2. Per-Boot Startup Sequence

Run these every time the YAM is power-cycled or replugged:

# Reset all CAN interfaces (brings them up at 1 Mbit/s)
bash i2rt/scripts/reset_all_can.sh

# Enable the 400ms motor safety watchdog on both arms (saved to flash). On ctrl+C the
# command stream stops and the arms auto-de-energize ~400ms later (LED green->red), instead
# of holding torque and forcing a physical power-cut. The 250Hz control loop keeps the
# watchdog fed during normal teleop / data collection / eval, so it never trips mid-run.
python i2rt/i2rt/motor_config_tool/set_timeout.py --channel can_leader_l --timeout
python i2rt/i2rt/motor_config_tool/set_timeout.py --channel can_follower_r --timeout

3. Reset Gripper Zero (only for the Linear gripper at max grip)

The gripper does not auto-recalibrate on power-up — it treats its current position as zero (closed), which can lead to motor overheat. Close the gripper fully before powering on, then reset its zero position:

python i2rt/i2rt/motor_config_tool/set_zero.py --channel=can_leader_l --motor_id=7
python i2rt/i2rt/motor_config_tool/set_zero.py --channel=can_follower_r --motor_id=7

Gello Configuration

All teleop / data collection / eval entry points live under gello_software/:

cd gello_software
  • Left-arm config: configs/yam_left.yaml
  • Right-arm config: configs/yam_right.yaml

The shipped files are working samples for this workstation. To generate your own from scratch, follow the instructions in gello_software/README.md. Note that the auto-generated configs only contain the robot block — you must copy the rest (agent, sensors, collection, storage, lerobot, policy, etc.) over manually.

Cameras

The cameras we used are Intel Realsense cameras. If you are using the same cameras, simply change the device_id in the configuration file configs/yam_left.yaml to match the ones you are using.

Teleoperation

Now, we have setup everything we need to run the robot! To perform teleoperation, simply run

python experiments/launch_yaml.py --left_config_path=configs/yam_left.yaml --right_config_path=configs/yam_right.yaml

Data Collection

To perform data collection for a task, update configs/yam_left.yaml, mainly sections storage and lerobot:

# Data storage configuration
storage:
  episodes: 30
  base_dir: "/home/sean/Desktop/YAM/gello_software/data"
  task_directory: "test"
  language_instruction: "test"
  teleop_device: "gello" # ["oculus", "keyboard", "gello", "none"]
  save_format: "json" # ["json", "npy"]
  old_format: false

# LeRobot conversion + upload pipeline
lerobot:
  auto_convert: true
  auto_upload: true
  hf_repo_id: "your_huggingface_user/your_dataset_name"
  delete_local_after_upload: true
  fps: 30
  robot_type: "Bimanual_YAM"
  skip_initial_frames: 0
  action_mode: "next_joint_fields" # ["next_joint_fields", "next_state", "copy_state"]
  sanitize_online_viz_meta: true

storage.episodes is the maximum episode index to collect.
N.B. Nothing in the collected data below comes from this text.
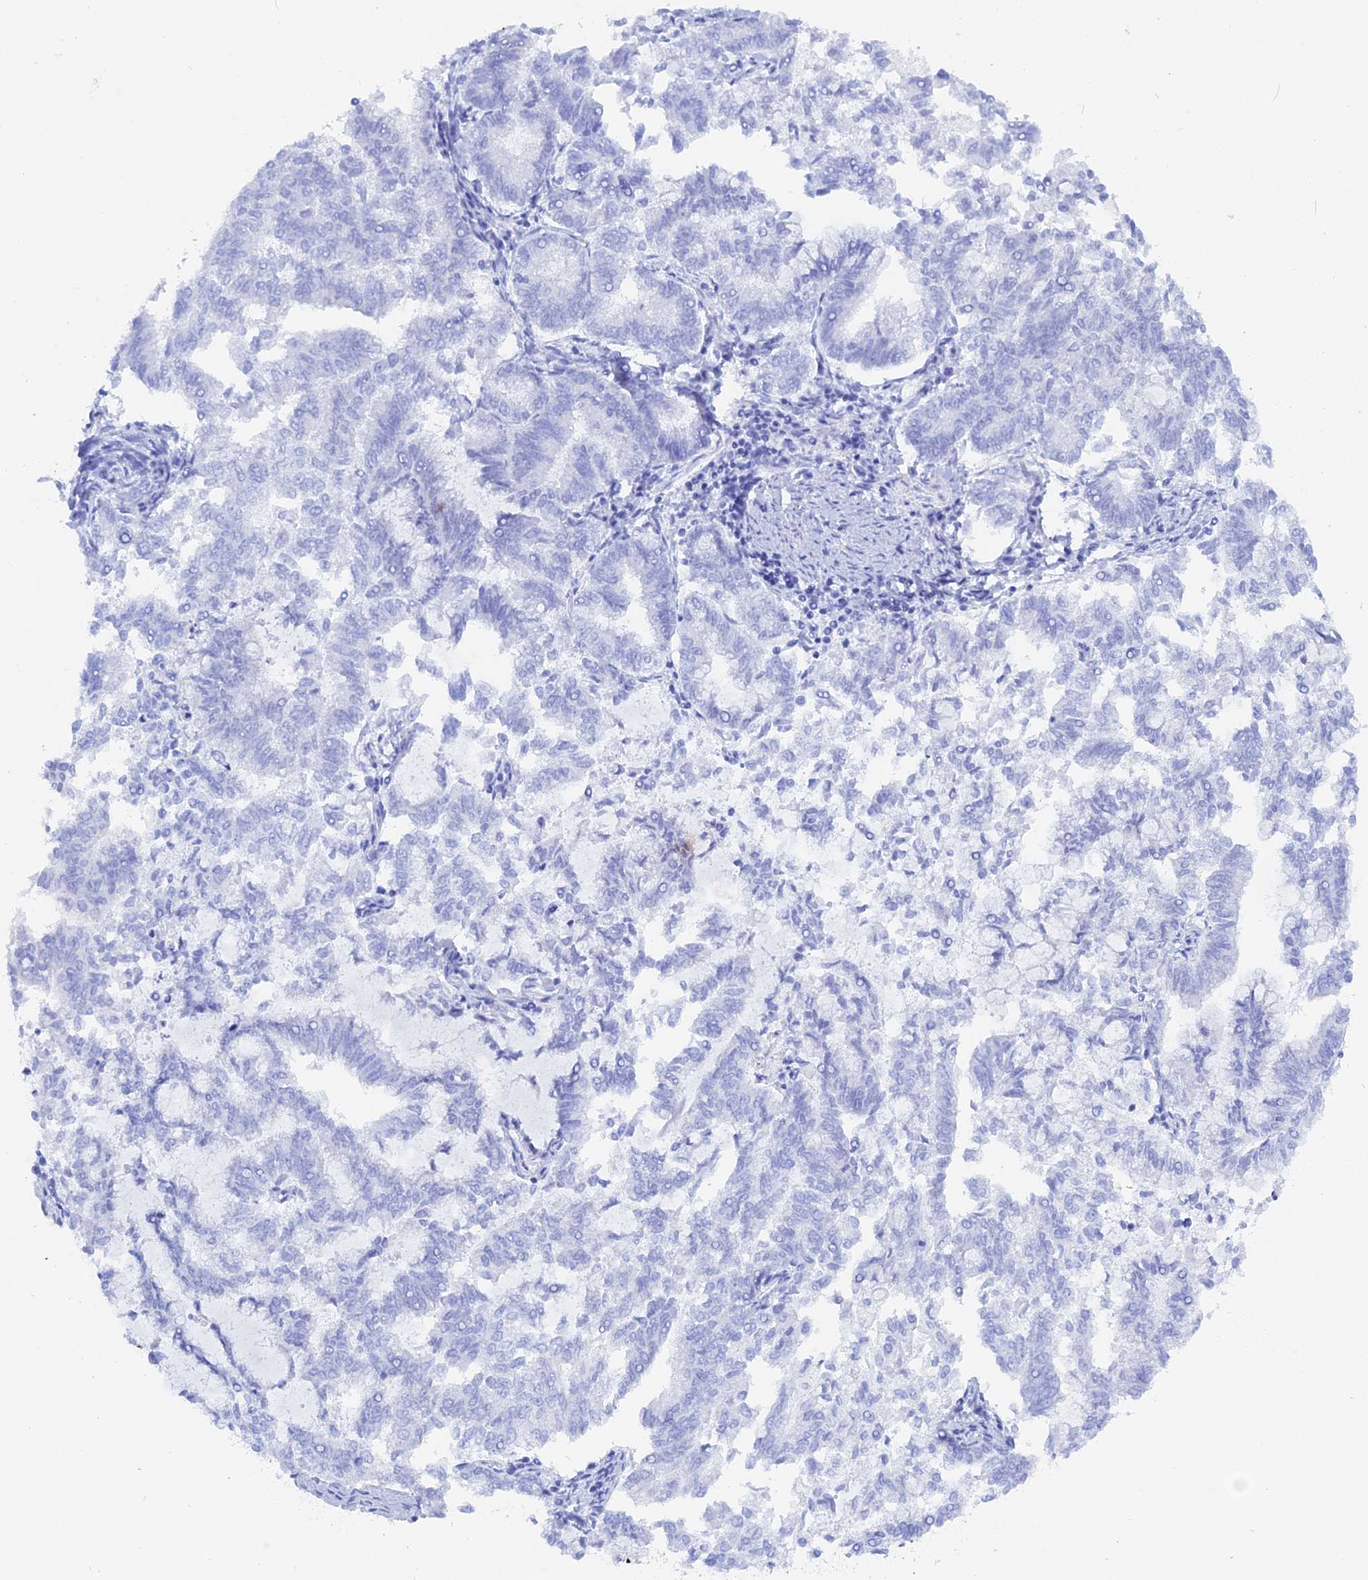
{"staining": {"intensity": "negative", "quantity": "none", "location": "none"}, "tissue": "endometrial cancer", "cell_type": "Tumor cells", "image_type": "cancer", "snomed": [{"axis": "morphology", "description": "Adenocarcinoma, NOS"}, {"axis": "topography", "description": "Endometrium"}], "caption": "An immunohistochemistry photomicrograph of endometrial adenocarcinoma is shown. There is no staining in tumor cells of endometrial adenocarcinoma.", "gene": "ADGRA1", "patient": {"sex": "female", "age": 79}}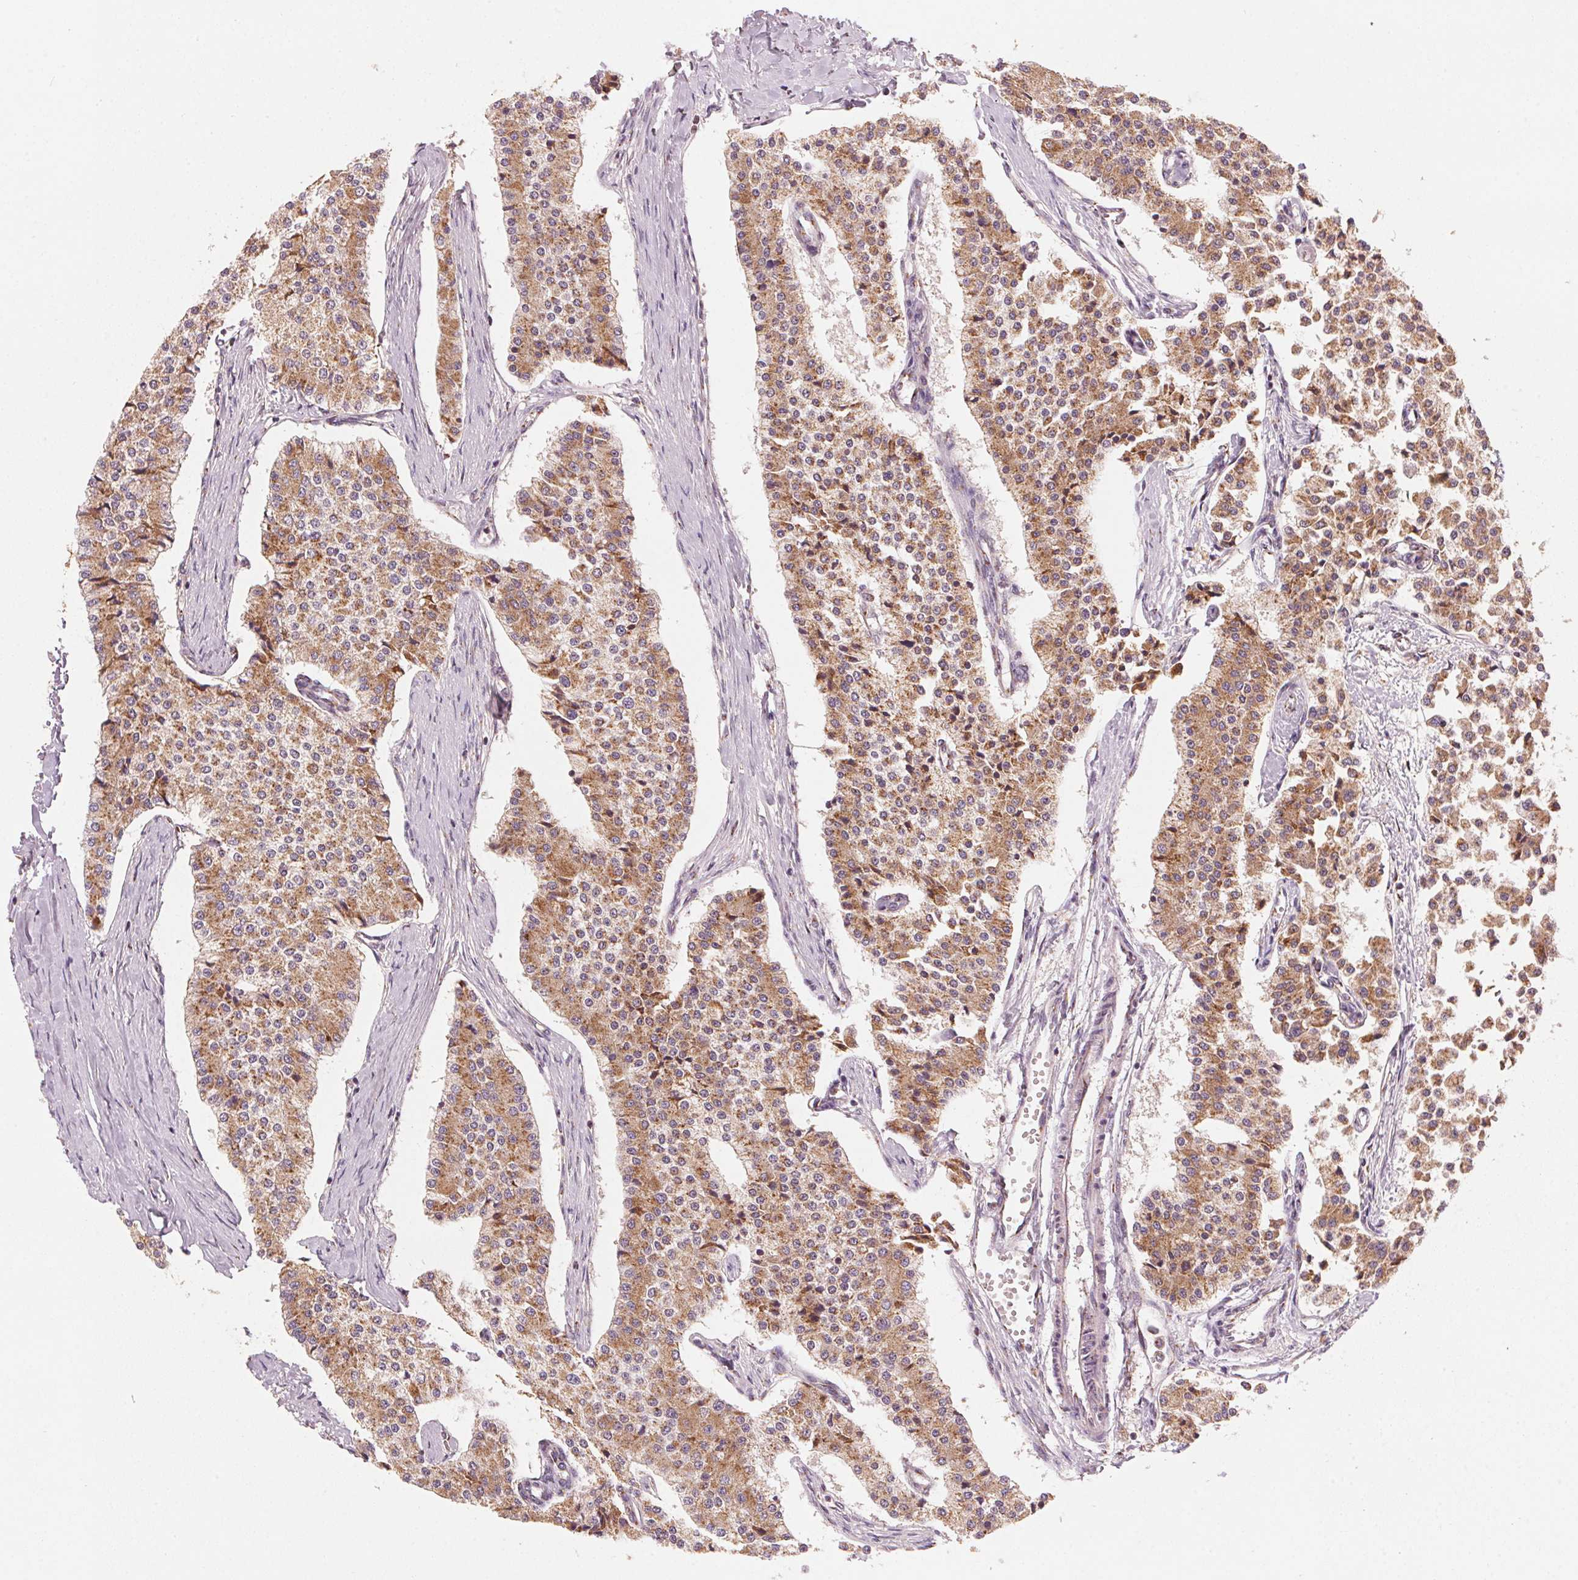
{"staining": {"intensity": "moderate", "quantity": ">75%", "location": "cytoplasmic/membranous"}, "tissue": "carcinoid", "cell_type": "Tumor cells", "image_type": "cancer", "snomed": [{"axis": "morphology", "description": "Carcinoid, malignant, NOS"}, {"axis": "topography", "description": "Colon"}], "caption": "An image of carcinoid stained for a protein demonstrates moderate cytoplasmic/membranous brown staining in tumor cells.", "gene": "TOMM70", "patient": {"sex": "female", "age": 52}}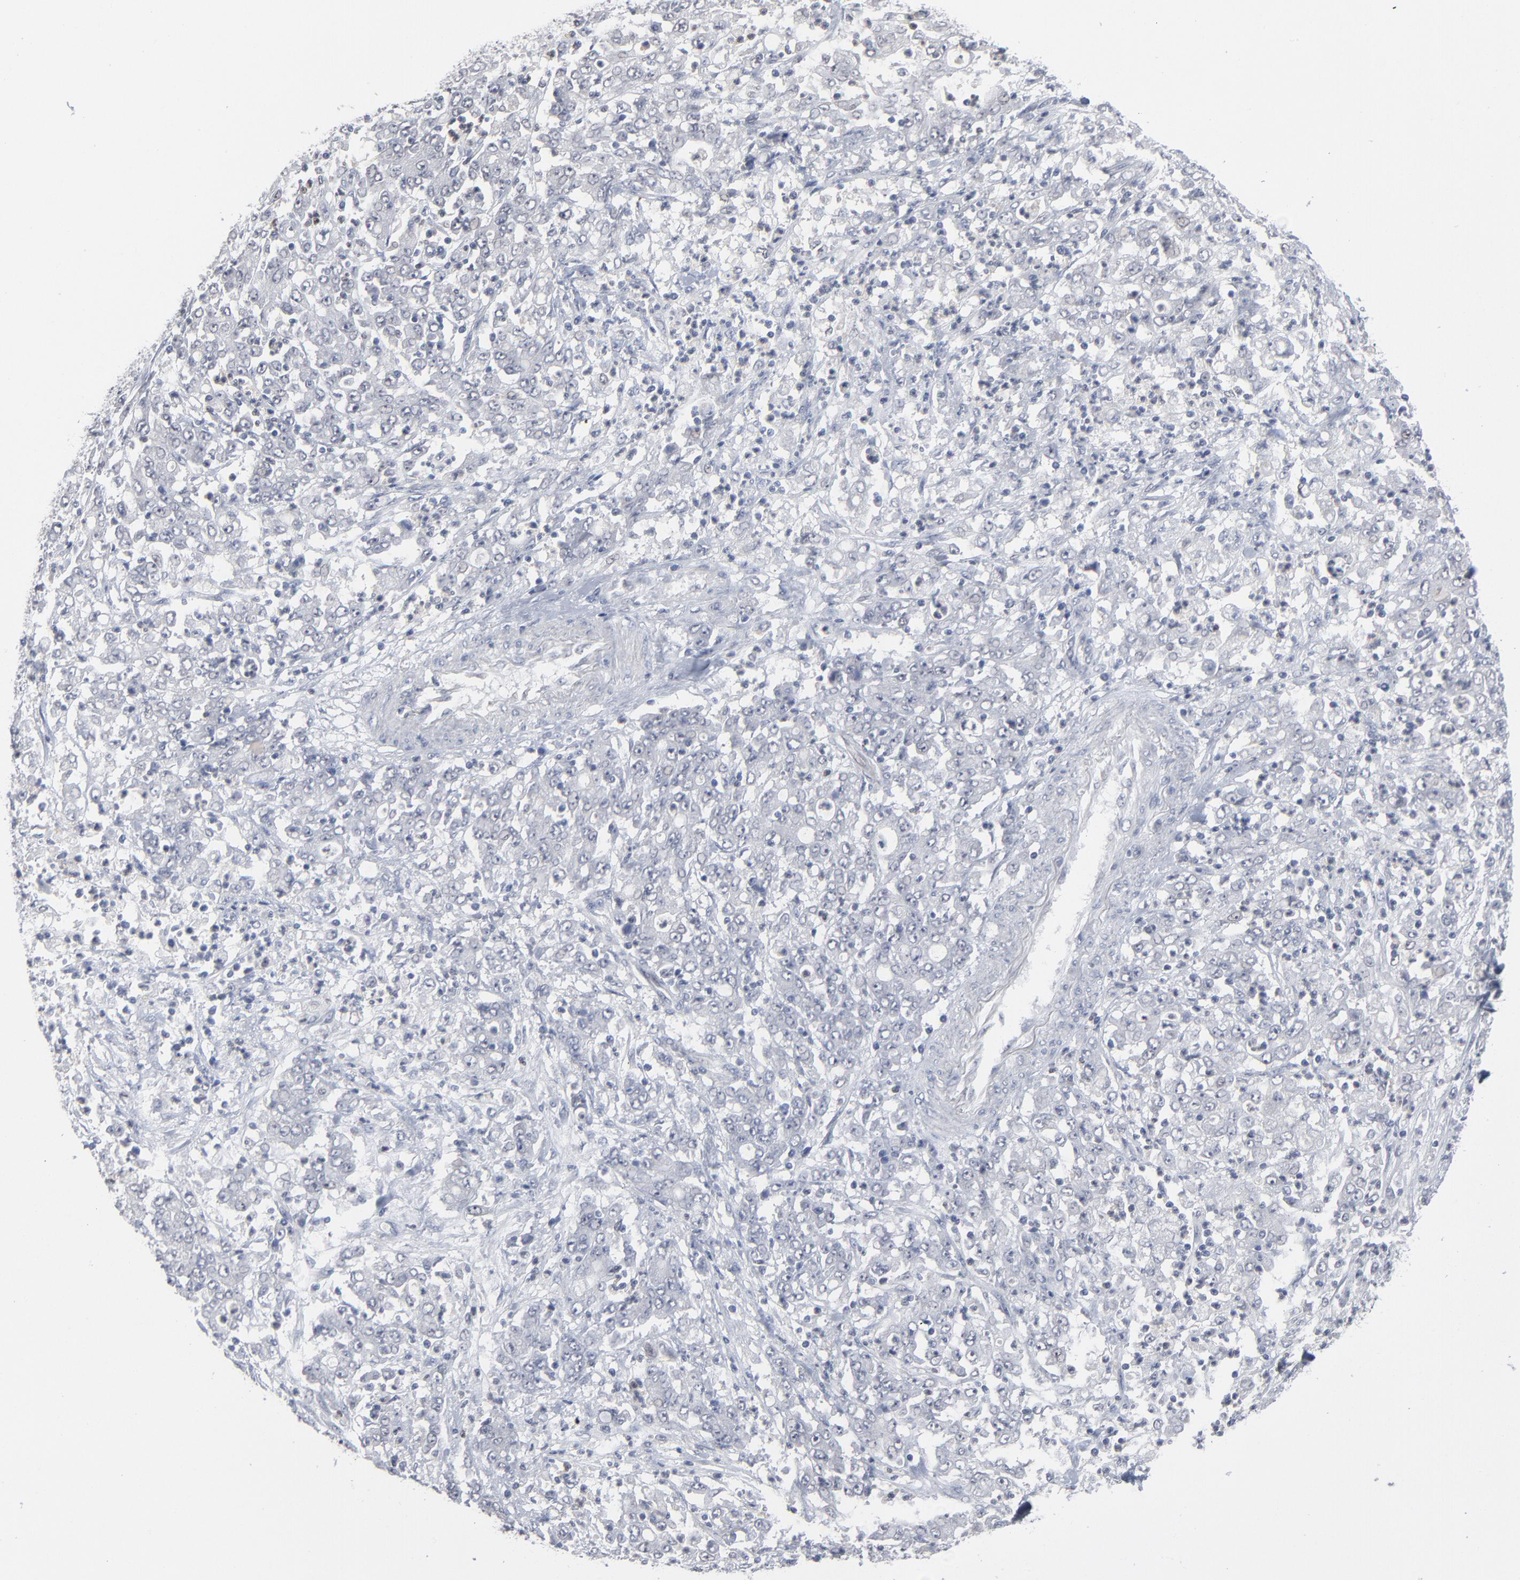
{"staining": {"intensity": "negative", "quantity": "none", "location": "none"}, "tissue": "stomach cancer", "cell_type": "Tumor cells", "image_type": "cancer", "snomed": [{"axis": "morphology", "description": "Adenocarcinoma, NOS"}, {"axis": "topography", "description": "Stomach, lower"}], "caption": "An immunohistochemistry (IHC) image of adenocarcinoma (stomach) is shown. There is no staining in tumor cells of adenocarcinoma (stomach). (Brightfield microscopy of DAB (3,3'-diaminobenzidine) immunohistochemistry (IHC) at high magnification).", "gene": "FOXN2", "patient": {"sex": "female", "age": 71}}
The collection loop ends when this limit is reached.

storage.base_dir is the location to store collected raw json episodes for all tasks.

storage.task_directory is the subdirectory name for that task.

storage.language_instruction is the instruction for the task written into collected data.

lerobot.auto_convert controls whether post-collection conversion is run.

lerobot.auto_upload controls whether converted data is uploaded to Hugging Face after conversion. If upload is enabled, the script also tries to create dataset tag v3.0 and skips tag creation if it already exists.

lerobot.hf_repo_id is the destination Hugging Face dataset repo in the form username/dataset_name.

lerobot.delete_local_after_upload controls whether local raw json and local LeRobot output are deleted after successful upload to huggingface.

lerobot.fps is the frame rate metadata written into the generated LeRobot dataset (set this to match your collection/control frequency).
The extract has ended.